Sapoa CEO Neil GopalSpeedy transformation was top of the agenda at the 34th convention of Sapoa the commercial property owners' association held in Durban last week.

The organisation has been bombarded with appeals for rapid transformation.

The keynote speakers public works director-general Thami Sokutu, Transnet chairman Bongani Khumalo and newly elected Sapoa president Papi Mphahlele delivered presentations focusing on transformation to the largely white male audience.

Sokutu outlined opportunities he expected to come out of his restructured public works department. Key to this process was the private-public partnership framework that would govern the management of state assets.

He said major opportunities were brewing in his department but these needed to be greeted by equally serious transformation measures. The department was expected to outsource management of a large proportion of government's R120bn property portfolio.

Government was also seeking to unlock value in prime land it owned countrywide and would be calling for private-sector services to help achieve this.

While major property management companies have appointed empowerment operating and equity partners to showcase their commitment to transformation when bidding for government work, not everyone believes enough has been done in terms of pushing empowerment in the industry.

Mphahlele, Sapoa's first black president, said his task would be more difficult than that of former association presidents. However, a number of transformation initiatives were already in place, including setting up a transformation committee and the development of property study courses for people previously barred from the industry.

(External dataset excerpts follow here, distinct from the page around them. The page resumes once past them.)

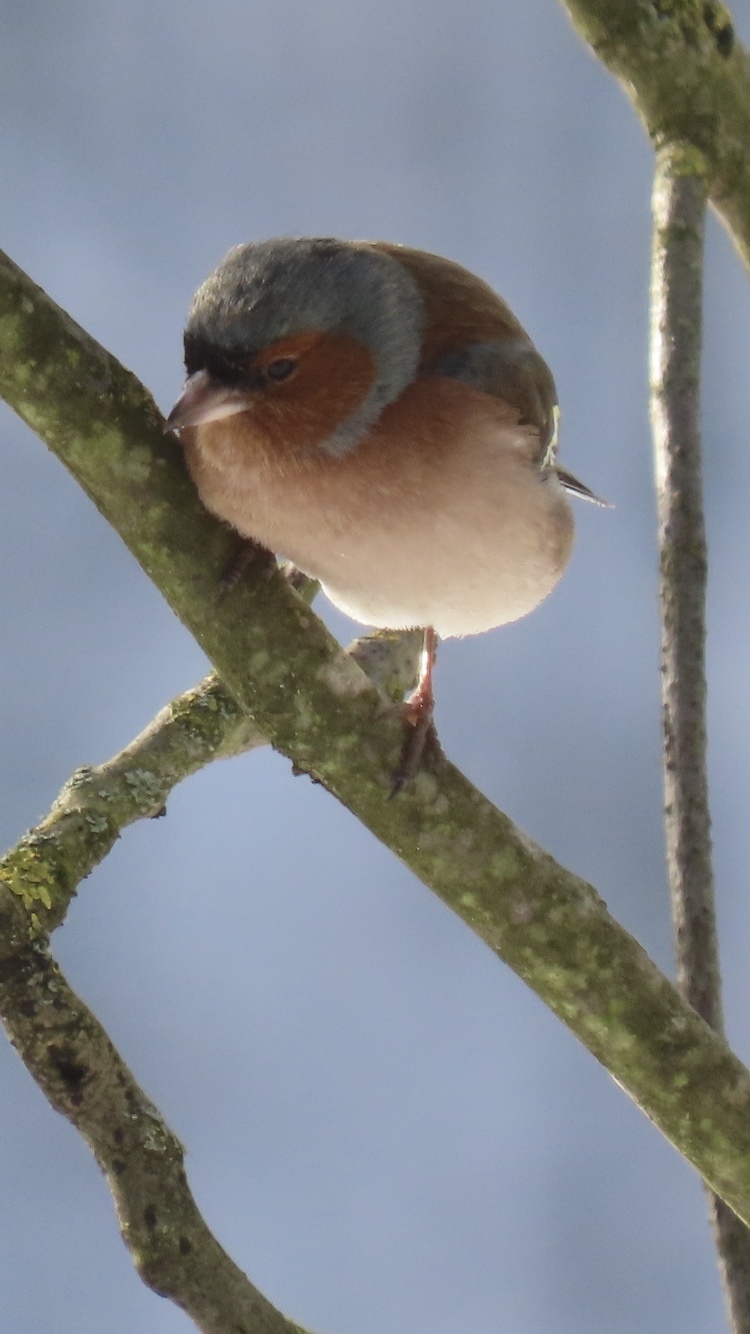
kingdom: Animalia
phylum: Chordata
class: Aves
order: Passeriformes
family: Fringillidae
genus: Fringilla
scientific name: Fringilla coelebs
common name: Common chaffinch
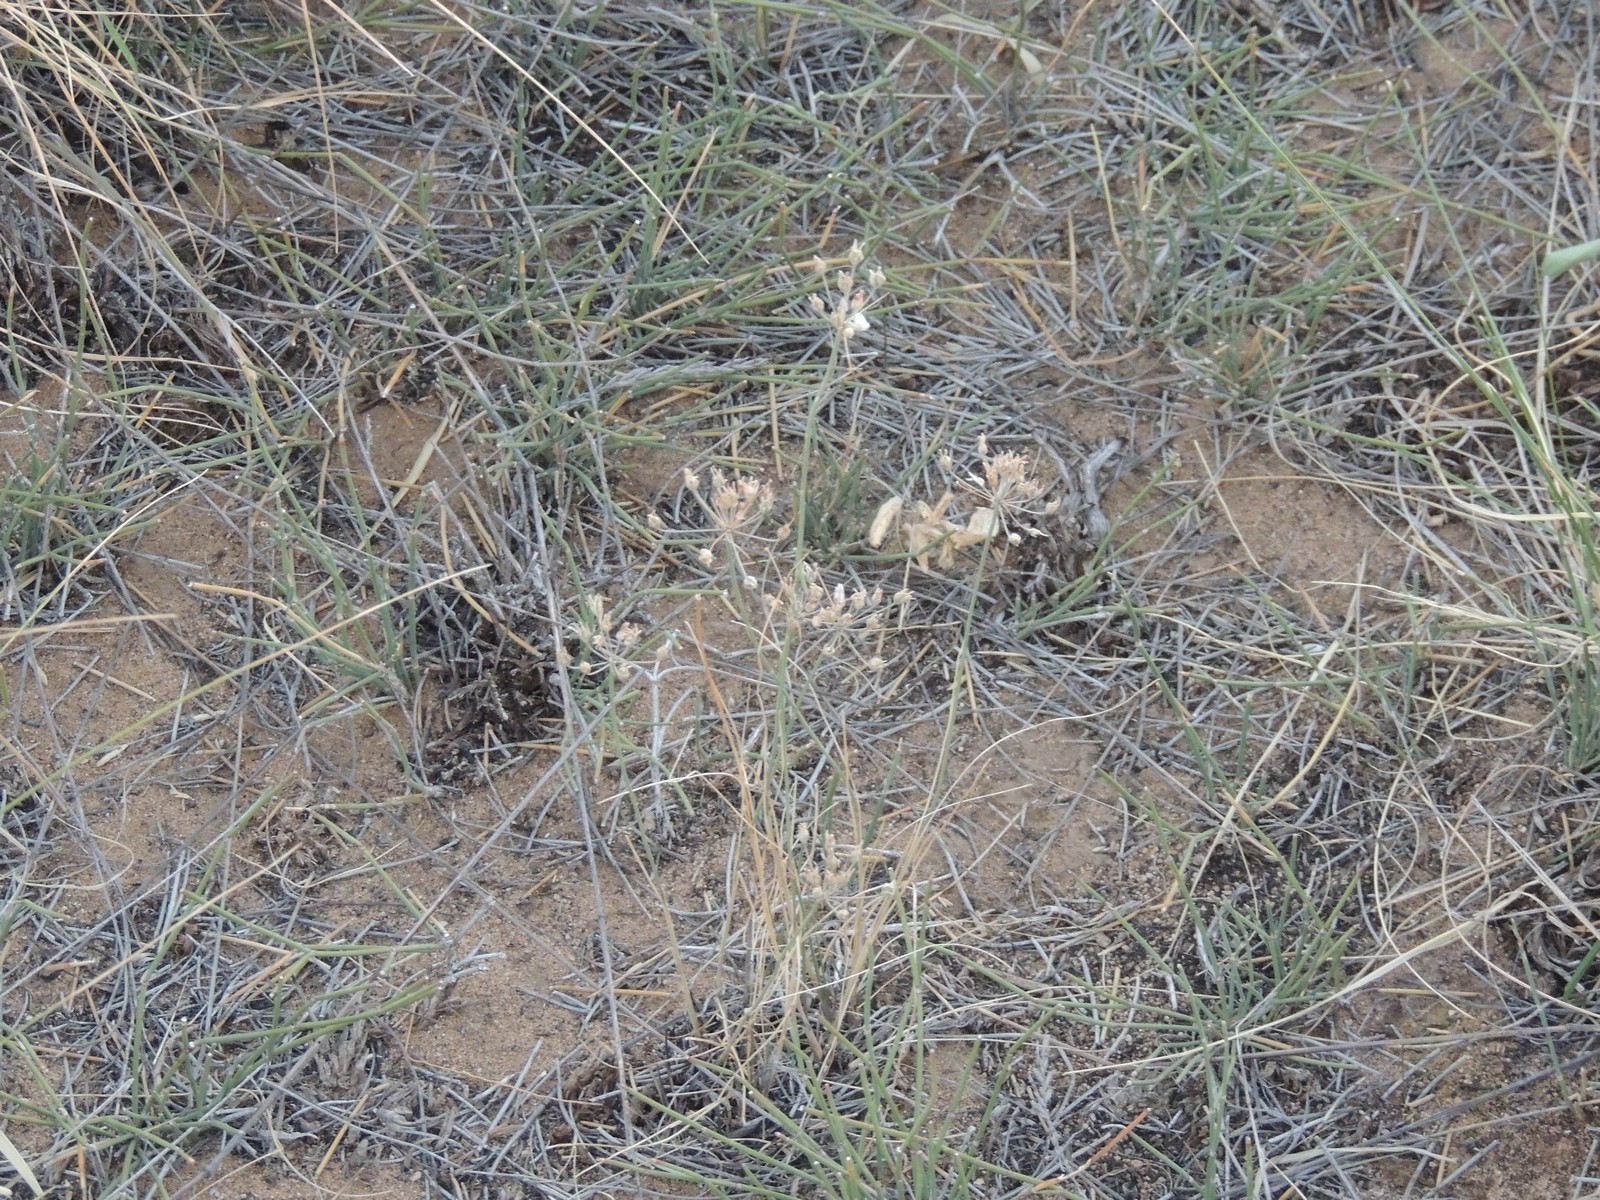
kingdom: Plantae
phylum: Tracheophyta
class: Liliopsida
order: Asparagales
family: Amaryllidaceae
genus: Allium
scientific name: Allium inaequale
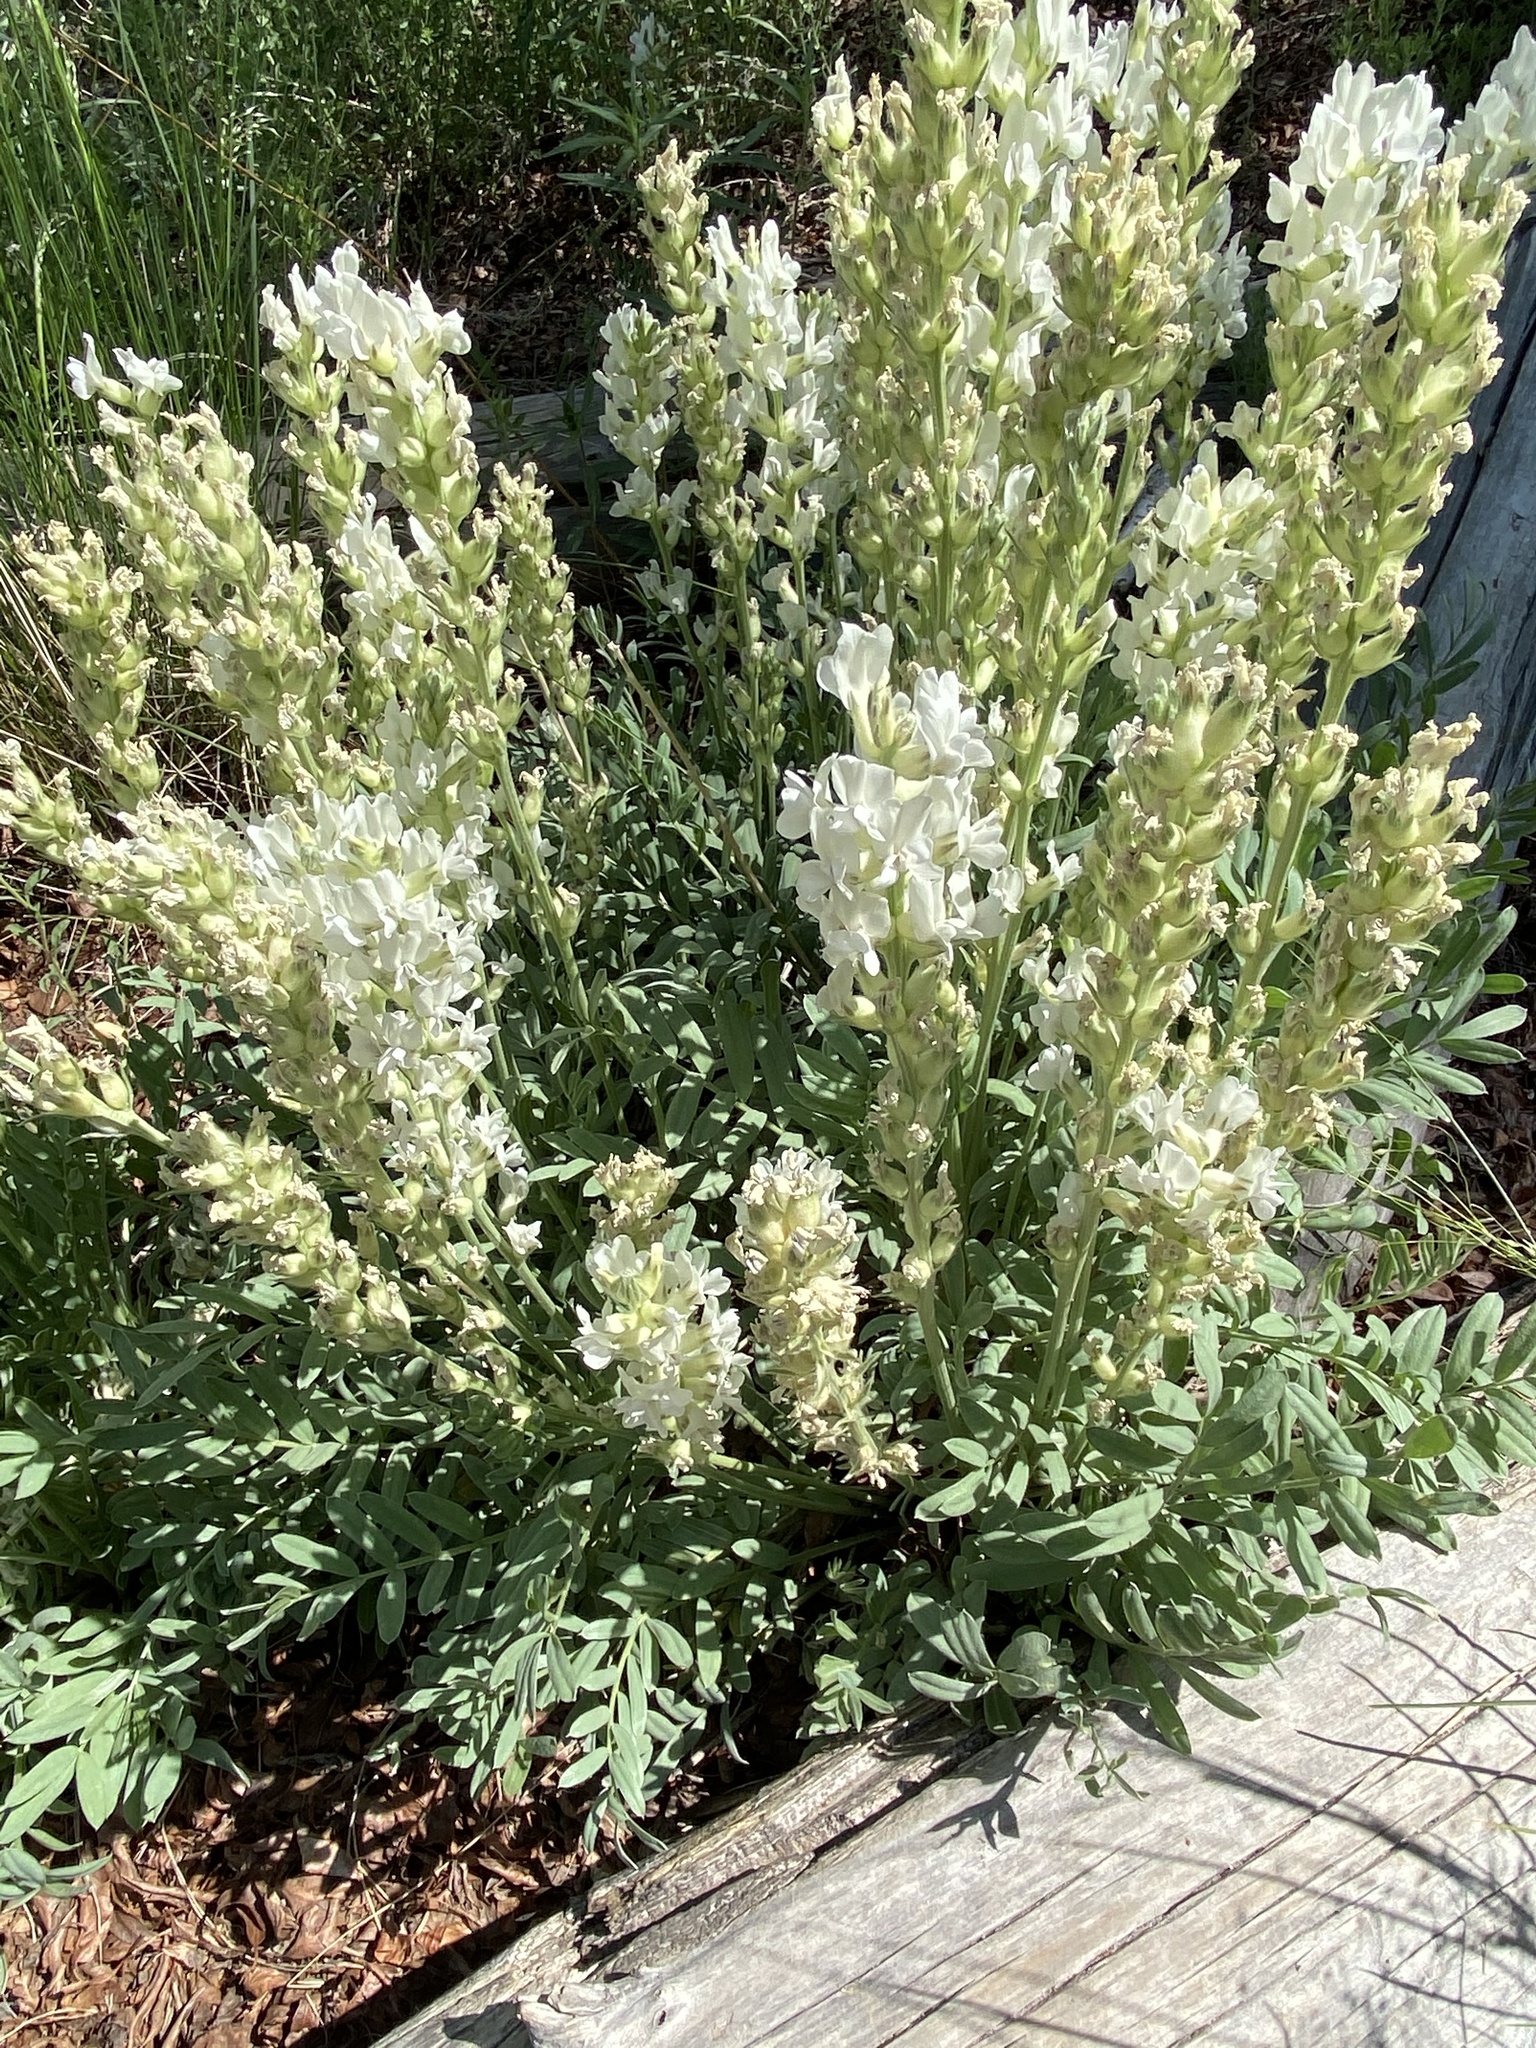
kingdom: Plantae
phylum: Tracheophyta
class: Magnoliopsida
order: Fabales
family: Fabaceae
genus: Oxytropis
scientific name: Oxytropis sericea
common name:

'These initiatives are very encouraging. However, the implementation needs to be given attention,' said Mphahlele.

'We know these initiatives are there but we are not in a position to measure delivery. We need to be able to report the success of these initiatives to members,' he said.

The association should bring in members who were already implementing training to share their experiences, he said. The people who were doing sterling work needed to be encouraged to let their work be known so that the association could support their initiatives.

Mphahlele also appealed to members to give opportunities to young property professionals who had the necessary qualifications.